# For exery x exists y equal to x

1. Dec 21, 2015

### haael

I'm having problems with this statement in first-order logic with equality:

$$\forall x \exists y . x = y$$

For every element x there exists element y equal to that one. This seems obviously correct.

My questions: Is this an axiom? If not, how to proove it from other equality axioms?

2. Dec 21, 2015

### Hornbein

I dunno. Quite often a set of axioms is rather arbitrary in that there are several different bu logically equivalent sets.

3. Dec 21, 2015

### Fredrik

Staff Emeritus
That question doesn't really make sense. A set of statements defines a branch of mathematics...the branch in which all the statements are true. The individual statements are called axioms...for that branch of mathematics.
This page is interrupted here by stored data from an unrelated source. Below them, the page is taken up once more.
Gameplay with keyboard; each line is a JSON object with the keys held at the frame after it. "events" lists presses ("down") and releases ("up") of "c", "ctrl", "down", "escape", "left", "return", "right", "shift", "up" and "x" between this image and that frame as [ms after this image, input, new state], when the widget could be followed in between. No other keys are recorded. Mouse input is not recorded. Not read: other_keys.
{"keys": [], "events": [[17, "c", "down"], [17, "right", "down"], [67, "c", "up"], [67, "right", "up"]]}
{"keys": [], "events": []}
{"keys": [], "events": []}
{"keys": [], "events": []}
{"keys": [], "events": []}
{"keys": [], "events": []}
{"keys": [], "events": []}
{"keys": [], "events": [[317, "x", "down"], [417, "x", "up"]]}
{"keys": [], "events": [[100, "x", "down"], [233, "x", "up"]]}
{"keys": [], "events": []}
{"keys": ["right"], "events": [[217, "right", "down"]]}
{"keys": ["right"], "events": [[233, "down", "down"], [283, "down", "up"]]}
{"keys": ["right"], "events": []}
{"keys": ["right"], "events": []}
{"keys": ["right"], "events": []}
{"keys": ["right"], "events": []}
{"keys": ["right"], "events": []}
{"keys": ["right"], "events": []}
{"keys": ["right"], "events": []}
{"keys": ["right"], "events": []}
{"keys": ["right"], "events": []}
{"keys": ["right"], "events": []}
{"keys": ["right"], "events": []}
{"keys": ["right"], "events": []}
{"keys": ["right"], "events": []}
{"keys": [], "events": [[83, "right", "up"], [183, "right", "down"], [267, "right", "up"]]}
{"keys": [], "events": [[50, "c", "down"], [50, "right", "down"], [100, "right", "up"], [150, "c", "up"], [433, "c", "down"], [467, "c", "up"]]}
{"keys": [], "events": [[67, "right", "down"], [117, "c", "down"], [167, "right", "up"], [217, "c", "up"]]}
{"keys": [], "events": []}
What are the other axioms?

4. Dec 21, 2015

### haael

Let's say we work in a finite structure. For example let's have a structure with 4 elements {a, b, c, d} and relations on them.

Equality is reflexive, symmetric and transitive:
$$\forall x. x = x$$
$$\forall x,y. x = y \rightarrow y = x$$
$$\forall x,y,z. x = y \wedge y = z \rightarrow x = z$$

And for each relation R on each position when element x is substituted to the equal element y, the value of the relation doesn't change:
$$\forall x,y. x = y \rightarrow (R(..., x, ...) \leftrightarrow R(..., y, ...))$$

The sentence in question has something to do with the identity function. I'm not sure, but it probably states that the identity function exists.
$$\forall x \exists y. id(x) = y$$
$$\forall x. id(x) = x$$
$$\forall x \exists y. x = y$$

This does not follow from any axiom as far as I can tell, but can the identity function NOT exist? Isn't the existence of the identity function obvious? So it should be an axiom.

5. Dec 22, 2015

### Fredrik

Staff Emeritus
It seems to me that if the set is non-empty, then the axiom you're concerned about can be proved from the others by an informal argument: Let z be an element of the set. The axiom $\forall x~x=x$ tells us that z=z. This implies that $\exists y~z=y$. Since z is arbitrary, this implies that $\forall x\exists y~x=y$.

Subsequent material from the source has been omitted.